Print every record exactly.

* DATA TO USE
:::::
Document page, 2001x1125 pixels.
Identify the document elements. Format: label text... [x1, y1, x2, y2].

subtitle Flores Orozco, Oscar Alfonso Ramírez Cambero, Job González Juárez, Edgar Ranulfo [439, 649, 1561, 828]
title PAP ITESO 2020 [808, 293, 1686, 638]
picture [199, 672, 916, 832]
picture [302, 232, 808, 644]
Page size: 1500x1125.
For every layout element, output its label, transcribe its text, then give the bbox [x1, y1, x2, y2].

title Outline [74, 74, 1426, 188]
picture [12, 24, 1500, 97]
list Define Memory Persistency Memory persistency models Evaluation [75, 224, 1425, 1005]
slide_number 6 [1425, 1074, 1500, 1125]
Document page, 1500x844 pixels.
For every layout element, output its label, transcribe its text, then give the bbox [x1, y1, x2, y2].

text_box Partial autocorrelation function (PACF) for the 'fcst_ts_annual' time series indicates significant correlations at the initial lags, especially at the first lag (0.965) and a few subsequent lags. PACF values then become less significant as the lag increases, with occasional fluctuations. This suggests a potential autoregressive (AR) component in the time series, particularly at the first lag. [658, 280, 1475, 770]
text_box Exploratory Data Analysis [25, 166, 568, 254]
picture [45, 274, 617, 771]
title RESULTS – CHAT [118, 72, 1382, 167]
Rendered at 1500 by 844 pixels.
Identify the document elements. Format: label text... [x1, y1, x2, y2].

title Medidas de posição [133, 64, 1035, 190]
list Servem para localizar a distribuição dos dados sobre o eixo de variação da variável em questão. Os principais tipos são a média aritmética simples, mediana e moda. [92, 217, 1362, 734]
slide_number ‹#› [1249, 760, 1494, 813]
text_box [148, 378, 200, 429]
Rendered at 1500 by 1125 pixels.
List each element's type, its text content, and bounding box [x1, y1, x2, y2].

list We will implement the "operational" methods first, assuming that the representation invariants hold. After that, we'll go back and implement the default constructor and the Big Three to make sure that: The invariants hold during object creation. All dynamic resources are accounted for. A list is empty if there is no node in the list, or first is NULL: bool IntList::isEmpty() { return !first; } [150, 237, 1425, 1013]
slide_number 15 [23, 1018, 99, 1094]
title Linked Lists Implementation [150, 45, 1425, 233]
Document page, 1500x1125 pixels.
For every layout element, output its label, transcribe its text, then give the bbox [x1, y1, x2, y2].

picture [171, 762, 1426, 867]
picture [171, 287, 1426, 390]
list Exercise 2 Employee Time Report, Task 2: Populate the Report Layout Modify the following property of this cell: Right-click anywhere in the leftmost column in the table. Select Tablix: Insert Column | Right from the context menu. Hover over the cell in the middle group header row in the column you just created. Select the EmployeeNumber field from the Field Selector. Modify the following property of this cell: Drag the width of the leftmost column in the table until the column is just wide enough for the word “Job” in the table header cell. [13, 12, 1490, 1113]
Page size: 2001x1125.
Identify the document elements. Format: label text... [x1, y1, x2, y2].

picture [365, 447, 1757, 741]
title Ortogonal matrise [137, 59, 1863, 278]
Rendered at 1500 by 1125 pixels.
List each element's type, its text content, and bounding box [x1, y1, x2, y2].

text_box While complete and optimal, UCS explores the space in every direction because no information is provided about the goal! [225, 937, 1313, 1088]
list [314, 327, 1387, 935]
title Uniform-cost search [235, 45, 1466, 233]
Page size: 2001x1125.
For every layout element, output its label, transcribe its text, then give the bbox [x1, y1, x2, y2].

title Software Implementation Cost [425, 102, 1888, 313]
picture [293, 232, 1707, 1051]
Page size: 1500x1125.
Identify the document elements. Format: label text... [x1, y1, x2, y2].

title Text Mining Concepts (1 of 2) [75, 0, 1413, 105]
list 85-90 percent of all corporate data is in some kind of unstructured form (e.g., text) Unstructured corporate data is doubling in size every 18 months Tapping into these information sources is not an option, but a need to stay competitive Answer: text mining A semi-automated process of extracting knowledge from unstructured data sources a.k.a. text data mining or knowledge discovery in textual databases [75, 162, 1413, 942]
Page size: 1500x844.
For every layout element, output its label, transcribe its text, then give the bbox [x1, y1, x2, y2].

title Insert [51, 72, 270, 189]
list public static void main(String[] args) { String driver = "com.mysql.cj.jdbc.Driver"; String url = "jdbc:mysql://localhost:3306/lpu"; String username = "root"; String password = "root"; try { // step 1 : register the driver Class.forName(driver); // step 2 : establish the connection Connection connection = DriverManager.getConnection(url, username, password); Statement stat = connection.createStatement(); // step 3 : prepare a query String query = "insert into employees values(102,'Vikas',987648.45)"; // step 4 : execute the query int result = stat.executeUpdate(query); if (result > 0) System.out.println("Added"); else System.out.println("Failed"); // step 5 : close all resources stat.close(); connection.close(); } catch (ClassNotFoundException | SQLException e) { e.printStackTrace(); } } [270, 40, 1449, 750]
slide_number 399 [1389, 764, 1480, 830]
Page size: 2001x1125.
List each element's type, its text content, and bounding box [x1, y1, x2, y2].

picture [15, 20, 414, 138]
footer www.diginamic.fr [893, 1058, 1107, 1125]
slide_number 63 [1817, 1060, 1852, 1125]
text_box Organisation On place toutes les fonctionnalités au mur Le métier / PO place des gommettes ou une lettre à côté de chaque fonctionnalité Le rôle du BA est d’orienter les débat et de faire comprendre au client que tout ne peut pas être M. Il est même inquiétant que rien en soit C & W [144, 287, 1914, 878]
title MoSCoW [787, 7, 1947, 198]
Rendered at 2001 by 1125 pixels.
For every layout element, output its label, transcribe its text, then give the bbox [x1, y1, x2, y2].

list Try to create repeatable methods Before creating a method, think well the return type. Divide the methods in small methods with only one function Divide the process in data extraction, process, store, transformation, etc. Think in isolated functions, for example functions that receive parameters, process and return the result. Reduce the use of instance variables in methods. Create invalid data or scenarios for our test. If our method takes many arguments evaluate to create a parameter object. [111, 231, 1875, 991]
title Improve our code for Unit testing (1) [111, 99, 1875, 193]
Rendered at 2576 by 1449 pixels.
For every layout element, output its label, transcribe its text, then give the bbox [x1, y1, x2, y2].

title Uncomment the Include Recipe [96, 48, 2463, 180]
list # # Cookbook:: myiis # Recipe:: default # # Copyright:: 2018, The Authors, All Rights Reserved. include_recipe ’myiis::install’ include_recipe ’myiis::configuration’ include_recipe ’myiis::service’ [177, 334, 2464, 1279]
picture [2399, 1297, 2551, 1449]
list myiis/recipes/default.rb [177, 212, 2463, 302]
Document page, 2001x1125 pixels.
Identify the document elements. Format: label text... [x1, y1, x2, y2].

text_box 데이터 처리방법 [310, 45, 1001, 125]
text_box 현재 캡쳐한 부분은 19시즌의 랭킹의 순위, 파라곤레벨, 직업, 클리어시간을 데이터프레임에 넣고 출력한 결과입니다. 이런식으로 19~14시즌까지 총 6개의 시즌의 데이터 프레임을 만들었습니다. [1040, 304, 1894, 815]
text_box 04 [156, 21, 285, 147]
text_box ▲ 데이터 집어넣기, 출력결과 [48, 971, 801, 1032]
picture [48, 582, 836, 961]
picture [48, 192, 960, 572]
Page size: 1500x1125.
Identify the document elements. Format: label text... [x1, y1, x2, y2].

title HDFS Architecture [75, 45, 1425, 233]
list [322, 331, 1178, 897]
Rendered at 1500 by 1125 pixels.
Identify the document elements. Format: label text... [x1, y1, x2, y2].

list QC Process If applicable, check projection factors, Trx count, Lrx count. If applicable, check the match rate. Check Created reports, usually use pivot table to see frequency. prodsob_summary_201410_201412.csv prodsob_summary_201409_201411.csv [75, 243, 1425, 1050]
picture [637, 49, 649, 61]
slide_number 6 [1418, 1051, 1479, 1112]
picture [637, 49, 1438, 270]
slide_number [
:::::
* TASK ANSWER
Document page, 2001x1125 pixels.
Identify the document elements. Format: label text... [x1, y1, x2, y2].

subtitle Flores Orozco, Oscar Alfonso Ramírez Cambero, Job González Juárez, Edgar Ranulfo [439, 649, 1561, 828]
title PAP ITESO 2020 [808, 293, 1686, 638]
picture [199, 672, 916, 832]
picture [302, 232, 808, 644]
Page size: 1500x1125.
For every layout element, output its label, transcribe its text, then give the bbox [x1, y1, x2, y2].

title Outline [74, 74, 1426, 188]
picture [12, 24, 1500, 97]
list Define Memory Persistency Memory persistency models Evaluation [75, 224, 1425, 1005]
slide_number 6 [1425, 1074, 1500, 1125]
Document page, 1500x844 pixels.
For every layout element, output its label, transcribe its text, then give the bbox [x1, y1, x2, y2].

text_box Partial autocorrelation function (PACF) for the 'fcst_ts_annual' time series indicates significant correlations at the initial lags, especially at the first lag (0.965) and a few subsequent lags. PACF values then become less significant as the lag increases, with occasional fluctuations. This suggests a potential autoregressive (AR) component in the time series, particularly at the first lag. [658, 280, 1475, 770]
text_box Exploratory Data Analysis [25, 166, 568, 254]
picture [45, 274, 617, 771]
title RESULTS – CHAT [118, 72, 1382, 167]
Rendered at 1500 by 844 pixels.
Identify the document elements. Format: label text... [x1, y1, x2, y2].

title Medidas de posição [133, 64, 1035, 190]
list Servem para localizar a distribuição dos dados sobre o eixo de variação da variável em questão. Os principais tipos são a média aritmética simples, mediana e moda. [92, 217, 1362, 734]
slide_number ‹#› [1249, 760, 1494, 813]
text_box [148, 378, 200, 429]
Rendered at 1500 by 1125 pixels.
List each element's type, its text content, and bounding box [x1, y1, x2, y2].

list We will implement the "operational" methods first, assuming that the representation invariants hold. After that, we'll go back and implement the default constructor and the Big Three to make sure that: The invariants hold during object creation. All dynamic resources are accounted for. A list is empty if there is no node in the list, or first is NULL: bool IntList::isEmpty() { return !first; } [150, 237, 1425, 1013]
slide_number 15 [23, 1018, 99, 1094]
title Linked Lists Implementation [150, 45, 1425, 233]
Document page, 1500x1125 pixels.
For every layout element, output its label, transcribe its text, then give the bbox [x1, y1, x2, y2].

picture [171, 762, 1426, 867]
picture [171, 287, 1426, 390]
list Exercise 2 Employee Time Report, Task 2: Populate the Report Layout Modify the following property of this cell: Right-click anywhere in the leftmost column in the table. Select Tablix: Insert Column | Right from the context menu. Hover over the cell in the middle group header row in the column you just created. Select the EmployeeNumber field from the Field Selector. Modify the following property of this cell: Drag the width of the leftmost column in the table until the column is just wide enough for the word “Job” in the table header cell. [13, 12, 1490, 1113]
Page size: 2001x1125.
Identify the document elements. Format: label text... [x1, y1, x2, y2].

picture [365, 447, 1757, 741]
title Ortogonal matrise [137, 59, 1863, 278]
Rendered at 1500 by 1125 pixels.
List each element's type, its text content, and bounding box [x1, y1, x2, y2].

text_box While complete and optimal, UCS explores the space in every direction because no information is provided about the goal! [225, 937, 1313, 1088]
list [314, 327, 1387, 935]
title Uniform-cost search [235, 45, 1466, 233]
Page size: 2001x1125.
For every layout element, output its label, transcribe its text, then give the bbox [x1, y1, x2, y2].

title Software Implementation Cost [425, 102, 1888, 313]
picture [293, 232, 1707, 1051]
Page size: 1500x1125.
Identify the document elements. Format: label text... [x1, y1, x2, y2].

title Text Mining Concepts (1 of 2) [75, 0, 1413, 105]
list 85-90 percent of all corporate data is in some kind of unstructured form (e.g., text) Unstructured corporate data is doubling in size every 18 months Tapping into these information sources is not an option, but a need to stay competitive Answer: text mining A semi-automated process of extracting knowledge from unstructured data sources a.k.a. text data mining or knowledge discovery in textual databases [75, 162, 1413, 942]
Page size: 1500x844.
For every layout element, output its label, transcribe its text, then give the bbox [x1, y1, x2, y2].

title Insert [51, 72, 270, 189]
list public static void main(String[] args) { String driver = "com.mysql.cj.jdbc.Driver"; String url = "jdbc:mysql://localhost:3306/lpu"; String username = "root"; String password = "root"; try { // step 1 : register the driver Class.forName(driver); // step 2 : establish the connection Connection connection = DriverManager.getConnection(url, username, password); Statement stat = connection.createStatement(); // step 3 : prepare a query String query = "insert into employees values(102,'Vikas',987648.45)"; // step 4 : execute the query int result = stat.executeUpdate(query); if (result > 0) System.out.println("Added"); else System.out.println("Failed"); // step 5 : close all resources stat.close(); connection.close(); } catch (ClassNotFoundException | SQLException e) { e.printStackTrace(); } } [270, 40, 1449, 750]
slide_number 399 [1389, 764, 1480, 830]
Page size: 2001x1125.
List each element's type, its text content, and bounding box [x1, y1, x2, y2].

picture [15, 20, 414, 138]
footer www.diginamic.fr [893, 1058, 1107, 1125]
slide_number 63 [1817, 1060, 1852, 1125]
text_box Organisation On place toutes les fonctionnalités au mur Le métier / PO place des gommettes ou une lettre à côté de chaque fonctionnalité Le rôle du BA est d’orienter les débat et de faire comprendre au client que tout ne peut pas être M. Il est même inquiétant que rien en soit C & W [144, 287, 1914, 878]
title MoSCoW [787, 7, 1947, 198]
Rendered at 2001 by 1125 pixels.
For every layout element, output its label, transcribe its text, then give the bbox [x1, y1, x2, y2].

list Try to create repeatable methods Before creating a method, think well the return type. Divide the methods in small methods with only one function Divide the process in data extraction, process, store, transformation, etc. Think in isolated functions, for example functions that receive parameters, process and return the result. Reduce the use of instance variables in methods. Create invalid data or scenarios for our test. If our method takes many arguments evaluate to create a parameter object. [111, 231, 1875, 991]
title Improve our code for Unit testing (1) [111, 99, 1875, 193]
Rendered at 2576 by 1449 pixels.
For every layout element, output its label, transcribe its text, then give the bbox [x1, y1, x2, y2].

title Uncomment the Include Recipe [96, 48, 2463, 180]
list # # Cookbook:: myiis # Recipe:: default # # Copyright:: 2018, The Authors, All Rights Reserved. include_recipe ’myiis::install’ include_recipe ’myiis::configuration’ include_recipe ’myiis::service’ [177, 334, 2464, 1279]
picture [2399, 1297, 2551, 1449]
list myiis/recipes/default.rb [177, 212, 2463, 302]
Document page, 2001x1125 pixels.
Identify the document elements. Format: label text... [x1, y1, x2, y2].

text_box 데이터 처리방법 [310, 45, 1001, 125]
text_box 현재 캡쳐한 부분은 19시즌의 랭킹의 순위, 파라곤레벨, 직업, 클리어시간을 데이터프레임에 넣고 출력한 결과입니다. 이런식으로 19~14시즌까지 총 6개의 시즌의 데이터 프레임을 만들었습니다. [1040, 304, 1894, 815]
text_box 04 [156, 21, 285, 147]
text_box ▲ 데이터 집어넣기, 출력결과 [48, 971, 801, 1032]
picture [48, 582, 836, 961]
picture [48, 192, 960, 572]
Page size: 1500x1125.
Identify the document elements. Format: label text... [x1, y1, x2, y2].

title HDFS Architecture [75, 45, 1425, 233]
list [322, 331, 1178, 897]
Rendered at 1500 by 1125 pixels.
Identify the document elements. Format: label text... [x1, y1, x2, y2].

list QC Process If applicable, check projection factors, Trx count, Lrx count. If applicable, check the match rate. Check Created reports, usually use pivot table to see frequency. prodsob_summary_201410_201412.csv prodsob_summary_201409_201411.csv [75, 243, 1425, 1050]
picture [637, 49, 649, 61]
slide_number 6 [1418, 1051, 1479, 1112]
picture [637, 49, 1438, 270]
slide_number [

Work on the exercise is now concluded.